Source text =>
FIG. 31B shows a set of conditions that can be used by state
machine 3100 when operating in a hazard detection system. In
particular, FIG. 31B includes several columns of information
labeled as Transition, From, To, Condition Set #1, Condition Set
#2, and Condition Variables. Each row corresponds to one of the
transitions of FIG. 31B, identifies the "From" state and the "To"
state, and one or more conditions that may need to be met in order
for the transition to take place, and the condition variables, if
any. Two condition sets, condition set #1 and condition set #2, are
shown to illustrate that different conditions can be imposed on
state machine 400. Condition set #1 may apply to a first geographic
region such as the United States and condition set #2 may apply to
a second geographic region such as Europe. Referring collectively
to FIGS. 31A and 31B, each transition is discussed, primarily in
reference with condition set #1.
In transition 1, state machine 3100 transitions from idle state
3110 to monitor state 3120 when the monitored smoke data value
(referred to herein as "Smoke") is greater than a relatively low
smoke alarm threshold value (referred to herein as Smoke_T_Base).
The monitored smoke data value can represent the raw sensor value
and can be measured in terms of obscuration percentage or dBm. More
particularly, the monitored smoke data value can be a measure of
obscuration percentage per meter (e.g., obs %/meter), obscuration
per foot (e.g., obs %/foot) or dBm per meter (e.g., obs %/meter).

Dataset extract =>
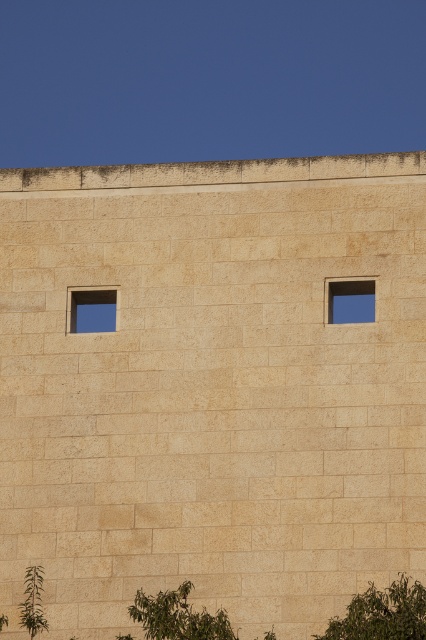
Based on the photo, you are a painter standing at the base of the stone wall. You need to paint both the transparent glass window at upper left and the beige stone window at upper right. If your ladder can reach up to 5 meters, can you safely paint both windows from the ground without moving the ladder?

The distance between the transparent glass window at upper left and the beige stone window at upper right is 7.41 meters. Since the ladder can only reach up to 5 meters, you cannot safely paint both windows from the ground without moving the ladder because the distance between them exceeds the ladder reach.

You are an architect designing a garden and want to place a new statue between the beige stone window at upper right and the green leafy plant at lower left. Based on their sizes, which object should the statue be closer to?

The beige stone window at upper right is not as tall as the green leafy plant at lower left, so the statue should be placed closer to the beige stone window at upper right to balance their sizes.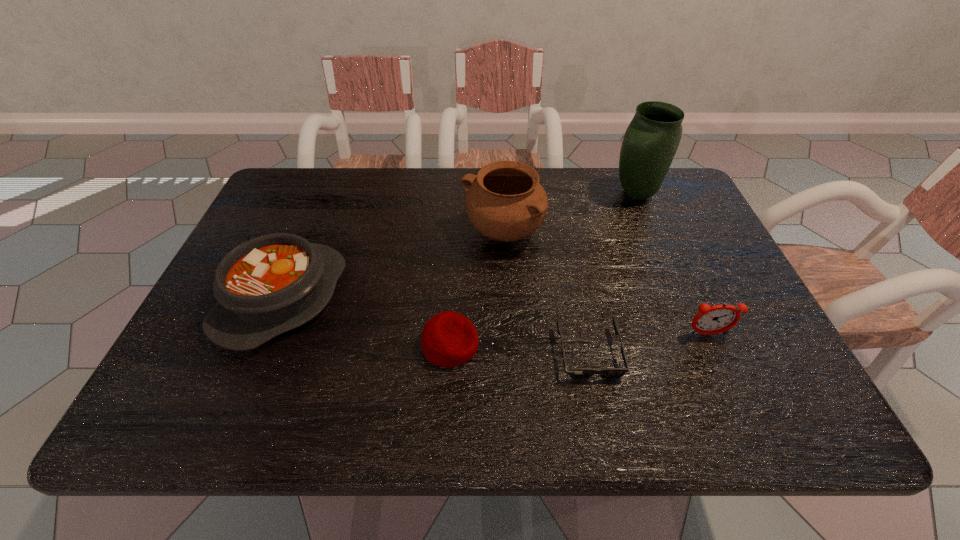
Find the location of a particular element. This screenshot has width=960, height=540. vacant space located 0.070m on the front-facing side of the alarm clock is located at coordinates (722, 367).

Identify the location of free space located 0.330m on the seat area of the fifth tallest object. (635, 345).

At what (x,y) coordinates should I click in order to perform the action: click on vacant position located 0.100m on the temples of the shortest object. Please return your answer as a coordinate pair (x, y). Looking at the image, I should click on (605, 431).

You are a GUI agent. You are given a task and a screenshot of the screen. Output one action in this format:
    pyautogui.click(x=<x>, y=<y>)
    Task: Click on the vase present at the far edge
    The height and width of the screenshot is (540, 960).
    Given the screenshot: What is the action you would take?
    pyautogui.click(x=651, y=140)

Find the location of a particular element. pottery that is at the far edge is located at coordinates (505, 202).

Where is `object located at the left edge`? object located at the left edge is located at coordinates (268, 285).

Locate an element on the screen. The width and height of the screenshot is (960, 540). vase that is positioned at the right edge is located at coordinates (651, 140).

What are the coordinates of `alarm clock present at the right edge` in the screenshot? It's located at (710, 320).

Where is `object that is at the far right corner`? object that is at the far right corner is located at coordinates (651, 140).

This screenshot has width=960, height=540. Identify the location of vacant space at the far edge. (397, 206).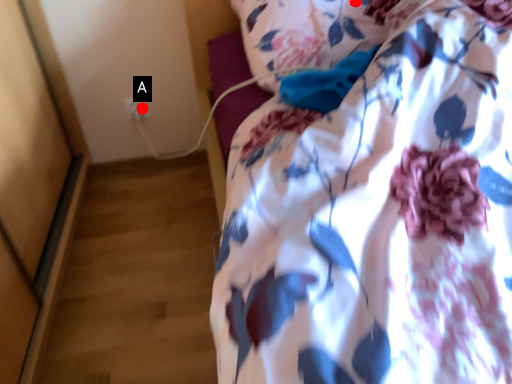
Question: Two points are circled on the image, labeled by A and B beside each circle. Which point is closer to the camera?

Choices:
 (A) A is closer
 (B) B is closer

Answer: (B)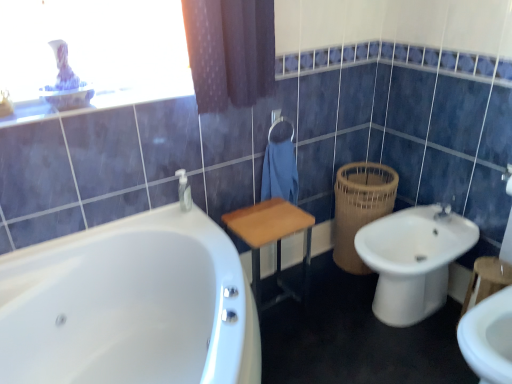
Locate an element on the screen. The height and width of the screenshot is (384, 512). blank space situated above wooden table at center (from a real-world perspective) is located at coordinates (272, 218).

Your tasks =>
• A. Answer these questions using the text on the hazard detection state machine:
(i) Which two geographic regions does the state machine text give as examples for condition set #1 and condition set #2?
(ii) What term does the state machine text use for the relatively low smoke alarm threshold value?
(iii) Which column labels does FIG. 31B include, according to the state machine text?
• B. Continue the text on the hazard detection state machine from its last sentence.

Expected results =>
• A.
(i) Condition set #1 may apply to the United States, and condition set #2 may apply to Europe.
(ii) Smoke_T_Base.
(iii) Transition, From, To, Condition Set #1, Condition Set #2, and Condition Variables.

• B.
Smoke_T_Base can be hard-coded into the safety processor as one of
the threshold values.
In monitor state 3120, the hazard detection system may poll several
of its sensors at a faster rate than it was in idle state 3110. For
example, instead of polling the smoke sensor (e.g., smoke sensor
1324) every 10 seconds, it may poll the smoke sensor every 2
seconds. Faster polling can enable the hazard detection system to
acquire data at a faster rate so that it can more quickly make an
informed decision on whether to sound the alarm.
In transition 2, state machine 3100 may select between two
conditions to determine whether to transition from monitor state
3120 to alarm state 3130. Selection of the appropriate condition
may depend on whether the hazard detection system is operating in a
pre-alarm hushed state (e.g., pre-alarm hushed state 748 of FIG.
7A). For example, when the hazard detection device provides a heads
up warning that the smoke alarm is about to turn ON (e.g., when the
system is in pre-alarm state 740), and a user takes action to
pre-emptively hush the potentially imminent alarm, state machine
3100 may evaluate a different set of criteria than it would
otherwise evaluate if there was no hush event. The two different
criteria may be referred to as alarm criteria, which uses the alarm
filter (e.g., filter 2400) and no-hush criteria, which uses the
no_hush filter (e.g., filter 3000). This selective criteria
evaluation can enable smoke sensor state machine 3100 to defer
activating the alarm when smoke levels are present that would
ordinarily trigger the alarm using the alarm criteria. The no-hush
criteria does not preclude activation of the alarm in the presence
of smoke, as the alarm can be activated if the smoke levels rise
above a certain threshold, which is referred to herein as a
No_Hush_Threshold.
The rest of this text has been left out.